Подробности возмездия вызывали обычно любопытство и интерес, особенно у подростков. Но именно в этом месте своих выступлений Моргунов держался текста почти дословно и на вопросы о том, как был казнен предатель, отвечал коротко:
— Война, ребята, вещь жестокая, и всего, что на ней происходило, в подробностях не расскажешь. Главное, что покарали мы этого человека заслуженно. И точка.
Труднее пришлось с автором сценария. Оставить заслуженную кару за кадром, Михаил Васильевич понимал, — решение не самое лучшее, зритель должен был воочию убедиться, как восторжествовала справедливость, однако все-таки сказал Саше:
— А не будет ли это, как говорится, натурализмом, а?
— Есть натурализм, а есть высшая правда искусства, которая натурализма не боится, — объяснил Саша Михаилу Васильевичу несколько туманно, потому что и сам плохо представлял себе, где эта высшая правда, а чего и в самом деле показывать не стоит.
Моргунов вздохнул. На самом деле его сдерживало вовсе не опасение, что Саша с режиссером слишком густо зальют экран той яркой жидкостью, что хранится в бутылочке у ассистента по реквизиту и имитирует кровь. Другое его сдерживало…
— Видишь ли, Саша… Как я понимаю, твой сценарий не на строго документальной основе строится?
— Конечно. Есть и обобщения.
— Другими словами, домысливаешь?
— Да, но…
— Понимаю. Не вранье это.
— В тех случаях, когда не хватает материала…
— Конечно, конечно. Но и материал материалу рознь.
Саша не понял.
— Как тебе объяснить?… Должны мы молодежь искусством воспитывать?
— Конечно.
— Вот-вот. А искусство вещь обоюдоострая. Может и пользу принести, а может и наоборот. В смысле, повредить… Вон даже Образцов по телевизору рассказывал, как они строго репертуар подбирают. Чтобы детвору не перепугать зря.
— Но мы же не для детей картину делаем!
— Понятно. Но смотрят-то все… Да я, собственно, не о детях хотел, а обо всех, кто войны не видел, будь она проклята. Истинное мужество показывать надо, а как подонка убивают… зачем, Саша?
— Правда искусства…
— Вот за ней и иди, за этой правдой. Придумай сам, Саша, как могло быть. Чтобы правде искусство соответствовало, а не ужасу тому, что был…
— Но вы меня сориентируйте. Вы, наверно, больше знаете…
— Знаю, Саша. Потому, извини, и не хочу рассказывать. Мне этим заниматься пришлось.
— Вам?
— Мне.
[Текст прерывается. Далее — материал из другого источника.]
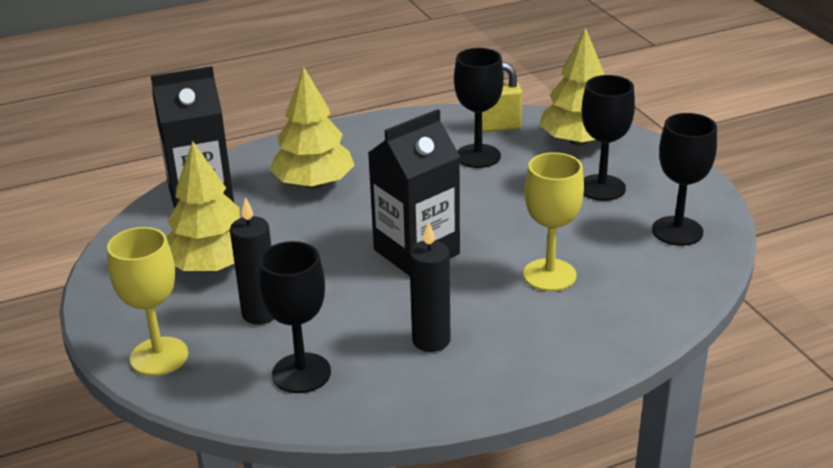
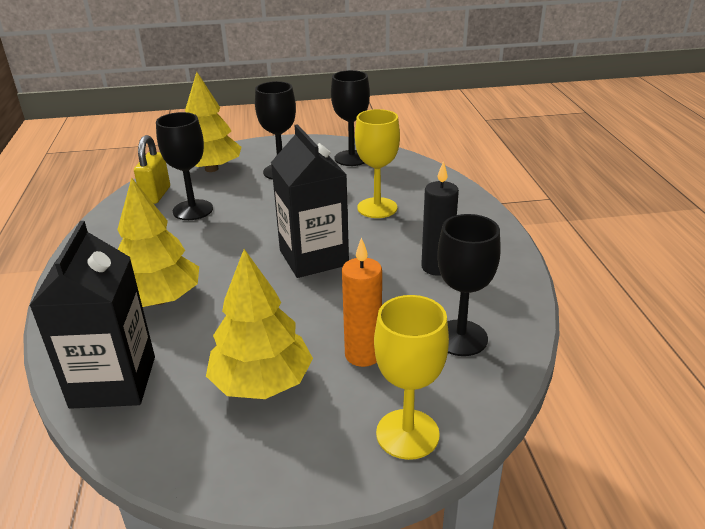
camera: 75 degrees left, 0 degrees up
black candle [230,197,274,325] -> orange candle [342,237,382,367]

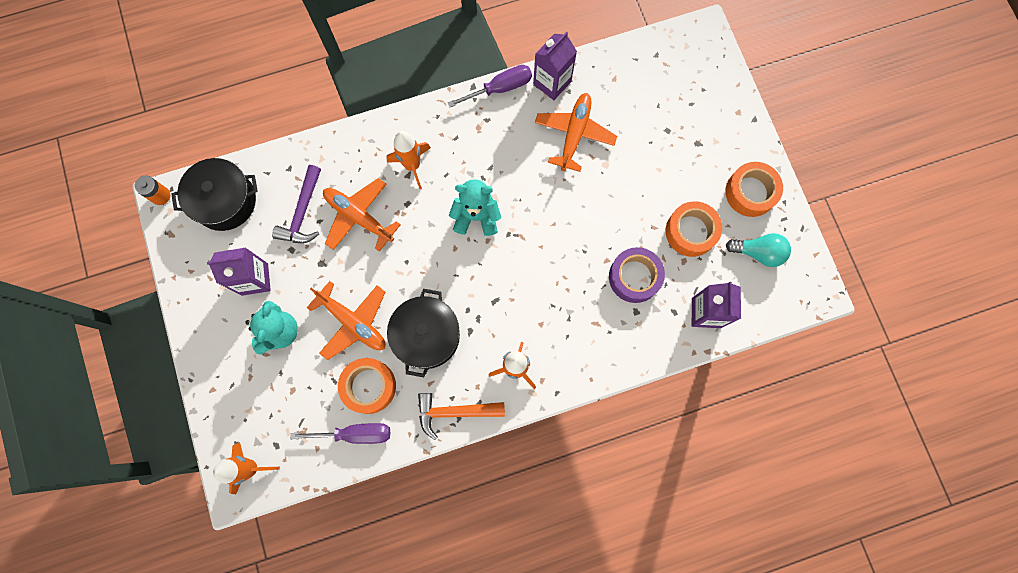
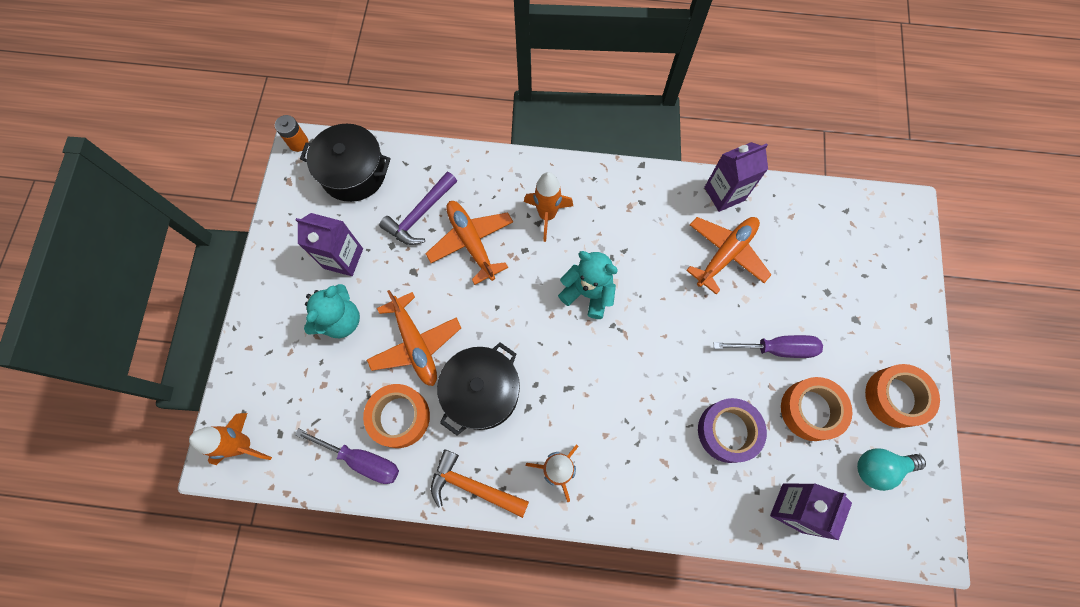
camera: 25 degrees right, 5 degrees down
purple screwdriver [447,65,532,107] -> purple screwdriver moved to [713,335,823,358]
turquoise light bulb [726,233,791,267] -> turquoise light bulb turned 135 degrees clockwise [857,448,926,491]

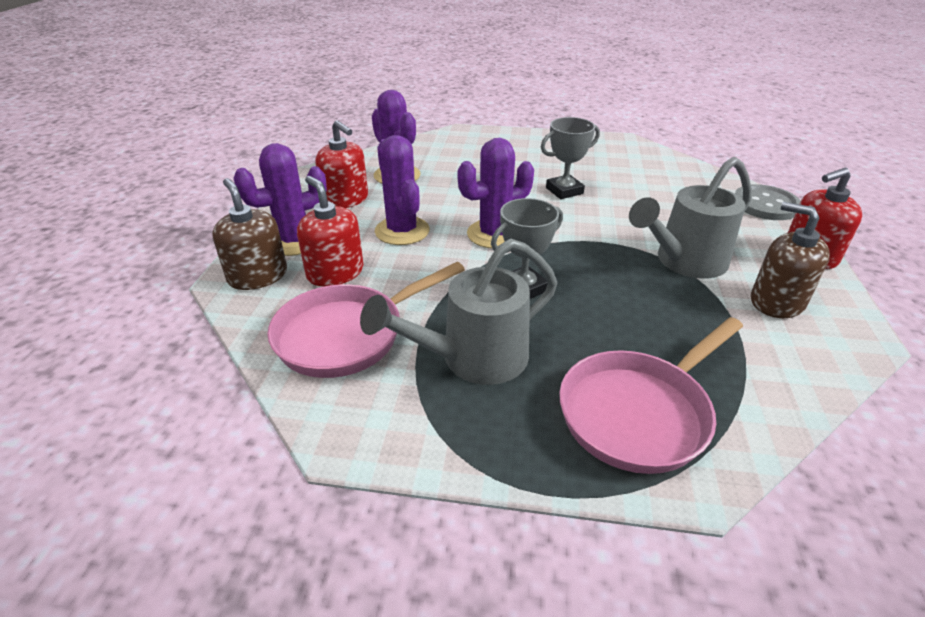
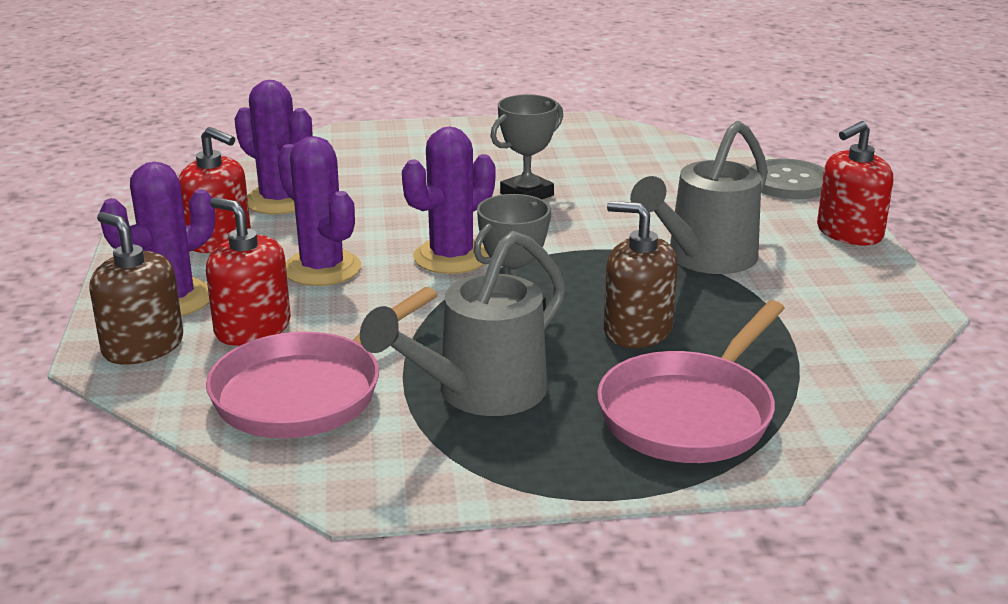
camera: 15 degrees left, 10 degrees down
brown soap dispenser [751,202,830,318] -> brown soap dispenser moved to [604,201,678,348]

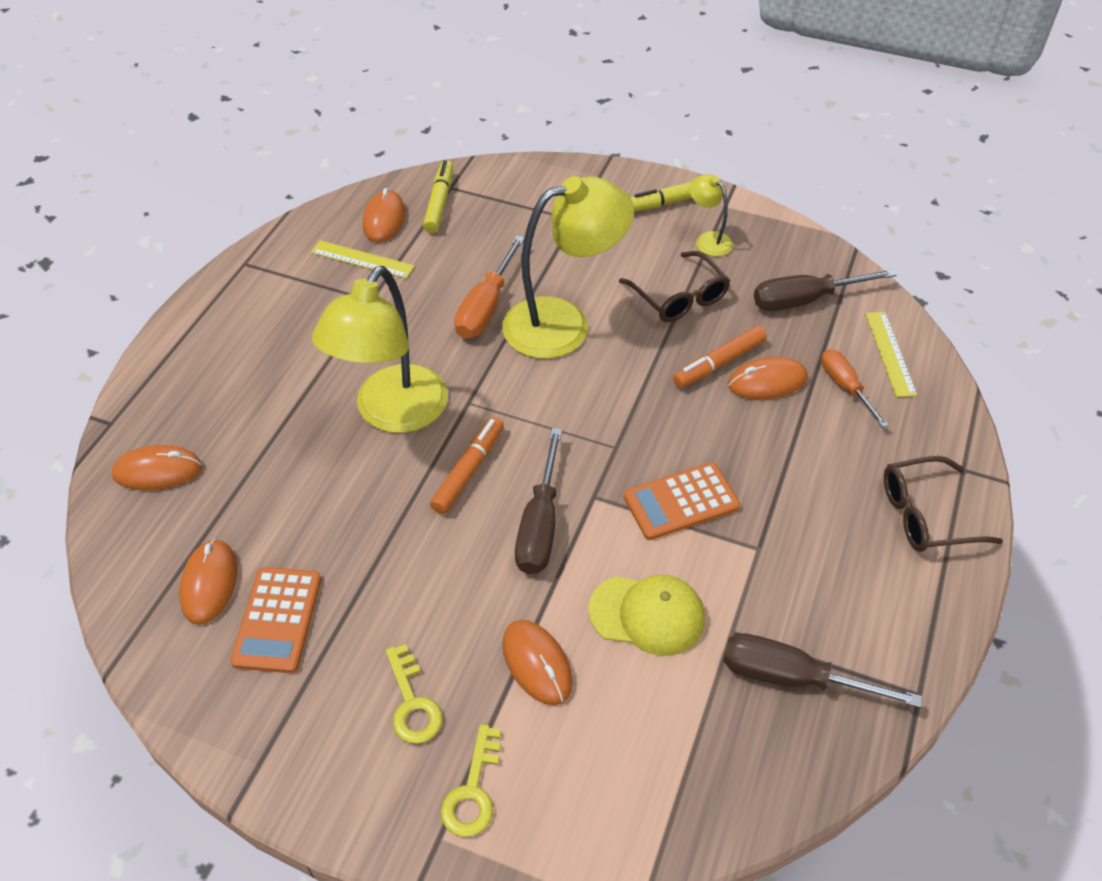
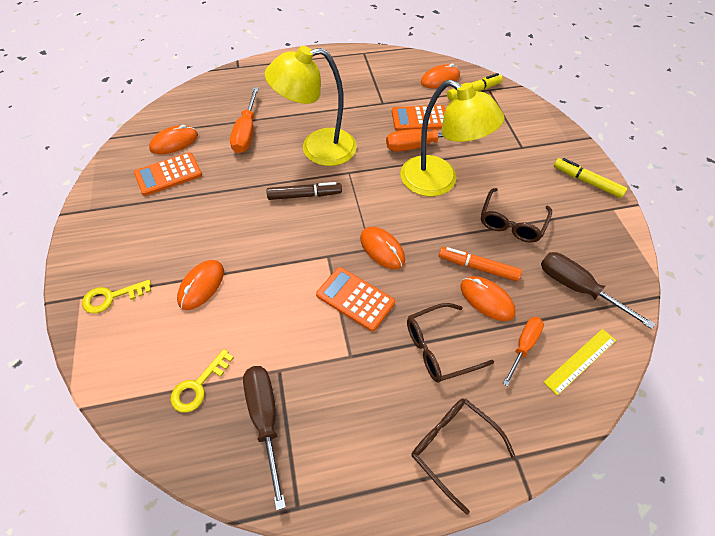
camera: 55 degrees right, 5 degrees up
orange mouse [112,445,202,490] -> orange mouse moved to [360,227,405,269]
yellow ruler [311,240,415,279] -> none
yellow key [385,644,442,744] -> yellow key moved to [170,349,234,413]
orange marker [430,417,504,514] -> brown marker [266,182,342,200]
brown screwdriver [515,428,562,574] -> none
yellow cap [588,575,705,656] -> none
yellow lamp [689,174,733,256] -> none
none -> orange screwdriver [230,87,259,153]
none -> orange calculator [392,105,445,131]
none -> brown glasses [407,303,494,383]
А так как у нас уговор, что меня в твоем произведении не будет, то и придется тебе, как говорится, нажать на фантазию. А точнее, на художественный домысел. Покажи, как свершился справедливый суд, а подробности не смакуй. Излишества тут ни к чему. Договорились?
И Саша согласился, отчасти потому, что не мог представить себе, как этот толстый, спокойный и добродушный с виду человек убивает другого, пусть самого отвратительного человека, да еще при обстоятельствах, о которых он и через тридцать лет не хочет вспоминать.
Но Моргунов не сказал, что он убил Тюрина. Он сказал: «Мне этим заниматься пришлось». Так оно и было. Он сделал все, чтобы лишить жизни Тюрина, однако оборвал эту жизнь не он… Но чтобы Саша смог понять все, что произошло тогда в подвале дома Воздвиженского, Моргунов должен был рассказать ему слишком многое, начиная со дня, который он и сам не помнил, потому что убежденно считал, что не было дня, в который он познакомился с Леной, он знал ее всегда и всегда любил…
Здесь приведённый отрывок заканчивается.